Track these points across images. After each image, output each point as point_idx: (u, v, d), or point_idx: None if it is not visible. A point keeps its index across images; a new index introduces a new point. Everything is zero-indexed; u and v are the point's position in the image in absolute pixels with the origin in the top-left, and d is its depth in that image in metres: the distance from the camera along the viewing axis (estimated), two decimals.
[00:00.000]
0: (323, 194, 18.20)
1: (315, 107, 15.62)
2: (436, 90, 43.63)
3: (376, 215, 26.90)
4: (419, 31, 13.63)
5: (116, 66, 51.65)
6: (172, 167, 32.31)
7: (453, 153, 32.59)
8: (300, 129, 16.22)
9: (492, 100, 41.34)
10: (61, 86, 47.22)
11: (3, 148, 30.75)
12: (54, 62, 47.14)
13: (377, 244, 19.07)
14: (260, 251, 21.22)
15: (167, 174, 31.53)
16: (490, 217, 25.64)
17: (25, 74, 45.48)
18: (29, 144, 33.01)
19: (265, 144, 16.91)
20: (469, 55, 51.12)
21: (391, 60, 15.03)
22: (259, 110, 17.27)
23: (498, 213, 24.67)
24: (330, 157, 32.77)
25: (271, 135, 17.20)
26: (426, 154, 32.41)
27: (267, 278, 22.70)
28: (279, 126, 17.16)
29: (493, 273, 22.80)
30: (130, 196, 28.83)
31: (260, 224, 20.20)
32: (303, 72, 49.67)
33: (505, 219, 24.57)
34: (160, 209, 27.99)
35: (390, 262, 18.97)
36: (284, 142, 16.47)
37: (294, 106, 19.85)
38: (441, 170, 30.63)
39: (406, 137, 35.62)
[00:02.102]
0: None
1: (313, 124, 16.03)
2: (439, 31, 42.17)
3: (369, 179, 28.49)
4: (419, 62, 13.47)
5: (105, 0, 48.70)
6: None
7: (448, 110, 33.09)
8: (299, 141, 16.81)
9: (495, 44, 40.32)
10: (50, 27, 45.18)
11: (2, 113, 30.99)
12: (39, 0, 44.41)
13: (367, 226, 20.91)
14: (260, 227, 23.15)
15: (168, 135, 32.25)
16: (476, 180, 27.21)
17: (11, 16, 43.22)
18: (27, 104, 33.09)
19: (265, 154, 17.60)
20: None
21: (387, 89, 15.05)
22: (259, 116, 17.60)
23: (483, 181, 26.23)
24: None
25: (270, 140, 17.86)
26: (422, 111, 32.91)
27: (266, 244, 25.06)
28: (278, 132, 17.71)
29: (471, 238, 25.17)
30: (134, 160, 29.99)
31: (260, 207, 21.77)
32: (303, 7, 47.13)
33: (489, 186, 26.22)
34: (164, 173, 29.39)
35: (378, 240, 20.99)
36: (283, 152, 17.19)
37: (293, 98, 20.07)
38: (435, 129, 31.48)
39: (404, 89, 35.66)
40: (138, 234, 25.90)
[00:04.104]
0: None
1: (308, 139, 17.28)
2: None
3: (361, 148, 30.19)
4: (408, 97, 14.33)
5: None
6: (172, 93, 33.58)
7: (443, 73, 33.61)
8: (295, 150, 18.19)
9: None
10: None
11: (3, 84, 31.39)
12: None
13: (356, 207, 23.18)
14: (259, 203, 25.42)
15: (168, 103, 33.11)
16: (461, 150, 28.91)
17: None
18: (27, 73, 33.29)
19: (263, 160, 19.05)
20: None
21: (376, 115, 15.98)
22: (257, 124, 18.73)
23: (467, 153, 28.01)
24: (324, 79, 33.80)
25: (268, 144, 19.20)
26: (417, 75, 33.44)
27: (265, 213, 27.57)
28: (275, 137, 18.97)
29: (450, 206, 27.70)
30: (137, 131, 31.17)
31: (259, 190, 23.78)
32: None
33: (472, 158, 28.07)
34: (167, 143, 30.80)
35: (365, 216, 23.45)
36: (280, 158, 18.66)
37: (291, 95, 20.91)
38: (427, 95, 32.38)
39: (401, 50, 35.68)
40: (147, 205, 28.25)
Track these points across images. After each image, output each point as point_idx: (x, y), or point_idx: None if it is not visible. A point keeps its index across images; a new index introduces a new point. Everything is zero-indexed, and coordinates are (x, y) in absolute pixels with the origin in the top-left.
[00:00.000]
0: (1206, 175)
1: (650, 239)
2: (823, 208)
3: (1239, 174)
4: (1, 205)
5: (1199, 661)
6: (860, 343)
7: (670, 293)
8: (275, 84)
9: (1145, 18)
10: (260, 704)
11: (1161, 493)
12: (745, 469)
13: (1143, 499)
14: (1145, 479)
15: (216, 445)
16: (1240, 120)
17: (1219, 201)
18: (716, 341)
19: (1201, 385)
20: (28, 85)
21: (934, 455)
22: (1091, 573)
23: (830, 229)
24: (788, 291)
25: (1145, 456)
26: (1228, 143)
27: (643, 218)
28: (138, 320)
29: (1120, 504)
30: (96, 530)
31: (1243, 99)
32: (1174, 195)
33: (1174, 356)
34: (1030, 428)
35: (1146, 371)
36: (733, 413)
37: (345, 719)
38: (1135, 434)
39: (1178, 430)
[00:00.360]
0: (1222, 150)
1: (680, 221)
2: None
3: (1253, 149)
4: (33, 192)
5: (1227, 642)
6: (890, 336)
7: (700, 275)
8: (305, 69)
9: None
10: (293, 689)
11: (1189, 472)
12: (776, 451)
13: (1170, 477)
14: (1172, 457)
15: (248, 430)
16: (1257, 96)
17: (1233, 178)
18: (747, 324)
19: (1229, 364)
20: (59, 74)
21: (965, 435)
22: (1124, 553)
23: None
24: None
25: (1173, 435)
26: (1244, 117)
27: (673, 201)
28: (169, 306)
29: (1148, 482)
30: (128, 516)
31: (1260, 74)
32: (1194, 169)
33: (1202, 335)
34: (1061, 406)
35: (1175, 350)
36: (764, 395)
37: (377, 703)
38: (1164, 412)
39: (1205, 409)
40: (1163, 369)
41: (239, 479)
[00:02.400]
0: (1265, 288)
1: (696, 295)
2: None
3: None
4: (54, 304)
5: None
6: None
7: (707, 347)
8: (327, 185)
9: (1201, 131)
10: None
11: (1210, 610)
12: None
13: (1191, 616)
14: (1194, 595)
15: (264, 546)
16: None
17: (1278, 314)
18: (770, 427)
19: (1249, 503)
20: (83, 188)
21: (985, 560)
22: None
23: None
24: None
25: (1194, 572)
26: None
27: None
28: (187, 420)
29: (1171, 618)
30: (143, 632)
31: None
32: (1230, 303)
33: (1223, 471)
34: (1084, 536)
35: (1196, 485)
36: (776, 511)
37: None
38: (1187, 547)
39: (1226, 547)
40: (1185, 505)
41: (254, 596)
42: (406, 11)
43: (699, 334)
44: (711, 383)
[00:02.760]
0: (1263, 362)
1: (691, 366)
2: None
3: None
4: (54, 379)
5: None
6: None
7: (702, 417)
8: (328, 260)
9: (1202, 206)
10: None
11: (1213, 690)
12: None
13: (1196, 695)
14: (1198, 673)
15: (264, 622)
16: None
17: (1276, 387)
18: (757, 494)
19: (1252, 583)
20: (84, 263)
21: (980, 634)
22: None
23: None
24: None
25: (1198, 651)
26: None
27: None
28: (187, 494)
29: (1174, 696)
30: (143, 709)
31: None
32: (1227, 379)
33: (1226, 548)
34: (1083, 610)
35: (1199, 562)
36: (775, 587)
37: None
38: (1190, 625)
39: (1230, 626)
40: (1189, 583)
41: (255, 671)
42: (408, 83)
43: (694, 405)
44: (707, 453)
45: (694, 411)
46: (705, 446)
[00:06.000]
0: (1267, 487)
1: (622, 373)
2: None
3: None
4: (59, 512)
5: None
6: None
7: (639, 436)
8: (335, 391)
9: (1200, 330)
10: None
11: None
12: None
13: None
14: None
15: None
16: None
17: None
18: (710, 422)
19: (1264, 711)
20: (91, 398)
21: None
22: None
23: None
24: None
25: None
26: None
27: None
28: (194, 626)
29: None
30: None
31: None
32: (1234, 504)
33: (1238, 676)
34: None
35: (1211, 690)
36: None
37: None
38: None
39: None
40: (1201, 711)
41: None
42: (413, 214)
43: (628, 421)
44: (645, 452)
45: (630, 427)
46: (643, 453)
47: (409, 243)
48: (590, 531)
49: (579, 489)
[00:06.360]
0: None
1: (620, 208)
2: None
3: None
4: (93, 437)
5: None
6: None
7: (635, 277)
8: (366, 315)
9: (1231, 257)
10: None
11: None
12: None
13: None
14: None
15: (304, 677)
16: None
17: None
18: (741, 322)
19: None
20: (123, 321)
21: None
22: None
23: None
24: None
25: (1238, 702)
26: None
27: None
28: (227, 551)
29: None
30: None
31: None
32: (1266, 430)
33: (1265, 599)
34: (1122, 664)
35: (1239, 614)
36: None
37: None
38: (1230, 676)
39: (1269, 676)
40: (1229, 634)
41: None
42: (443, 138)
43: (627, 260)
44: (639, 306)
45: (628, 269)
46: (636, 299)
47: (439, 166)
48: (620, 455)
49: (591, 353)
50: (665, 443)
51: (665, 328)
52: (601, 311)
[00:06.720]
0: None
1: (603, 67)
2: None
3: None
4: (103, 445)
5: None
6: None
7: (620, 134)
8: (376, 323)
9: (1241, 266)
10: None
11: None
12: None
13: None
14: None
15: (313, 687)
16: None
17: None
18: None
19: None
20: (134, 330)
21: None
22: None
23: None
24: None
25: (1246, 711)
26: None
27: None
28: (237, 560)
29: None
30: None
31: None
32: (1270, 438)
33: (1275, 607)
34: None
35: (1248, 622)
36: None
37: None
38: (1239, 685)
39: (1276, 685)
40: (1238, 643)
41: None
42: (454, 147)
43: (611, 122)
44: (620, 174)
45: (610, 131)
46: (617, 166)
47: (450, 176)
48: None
* * *
TASK: Return exactly, and only, the lines from the start of the listing through the line with "[00:04.104]".

YOUR SOLUTION:
Track these points across images. After each image, output each point as point_idx: (u, v, d), or point_idx: None if it is not visible. A point keeps its index across images; a new index introduces a new point. Everything is zero-indexed; u and v are the point's position in the image in absolute pixels with the origin in the top-left, and d is its depth in that image in metres: the distance from the camera along the viewing axis (estimated), two decimals.
[00:00.000]
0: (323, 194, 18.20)
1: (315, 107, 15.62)
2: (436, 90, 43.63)
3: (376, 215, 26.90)
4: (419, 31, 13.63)
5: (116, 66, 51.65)
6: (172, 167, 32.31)
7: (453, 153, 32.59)
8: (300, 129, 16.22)
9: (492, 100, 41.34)
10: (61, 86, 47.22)
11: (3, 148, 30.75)
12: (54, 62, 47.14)
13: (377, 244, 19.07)
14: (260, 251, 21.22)
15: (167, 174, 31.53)
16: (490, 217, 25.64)
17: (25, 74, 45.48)
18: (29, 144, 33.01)
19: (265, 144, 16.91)
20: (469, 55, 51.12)
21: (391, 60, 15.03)
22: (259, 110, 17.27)
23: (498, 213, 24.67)
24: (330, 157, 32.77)
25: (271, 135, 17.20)
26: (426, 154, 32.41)
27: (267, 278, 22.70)
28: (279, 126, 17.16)
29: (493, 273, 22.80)
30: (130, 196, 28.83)
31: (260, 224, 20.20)
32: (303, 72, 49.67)
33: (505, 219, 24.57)
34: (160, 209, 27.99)
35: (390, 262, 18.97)
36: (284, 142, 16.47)
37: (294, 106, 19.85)
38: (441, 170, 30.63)
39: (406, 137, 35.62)
[00:02.102]
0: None
1: (313, 124, 16.03)
2: (439, 31, 42.17)
3: (369, 179, 28.49)
4: (419, 62, 13.47)
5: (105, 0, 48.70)
6: None
7: (448, 110, 33.09)
8: (299, 141, 16.81)
9: (495, 44, 40.32)
10: (50, 27, 45.18)
11: (2, 113, 30.99)
12: (39, 0, 44.41)
13: (367, 226, 20.91)
14: (260, 227, 23.15)
15: (168, 135, 32.25)
16: (476, 180, 27.21)
17: (11, 16, 43.22)
18: (27, 104, 33.09)
19: (265, 154, 17.60)
20: None
21: (387, 89, 15.05)
22: (259, 116, 17.60)
23: (483, 181, 26.23)
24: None
25: (270, 140, 17.86)
26: (422, 111, 32.91)
27: (266, 244, 25.06)
28: (278, 132, 17.71)
29: (471, 238, 25.17)
30: (134, 160, 29.99)
31: (260, 207, 21.77)
32: (303, 7, 47.13)
33: (489, 186, 26.22)
34: (164, 173, 29.39)
35: (378, 240, 20.99)
36: (283, 152, 17.19)
37: (293, 98, 20.07)
38: (435, 129, 31.48)
39: (404, 89, 35.66)
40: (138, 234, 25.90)
[00:04.104]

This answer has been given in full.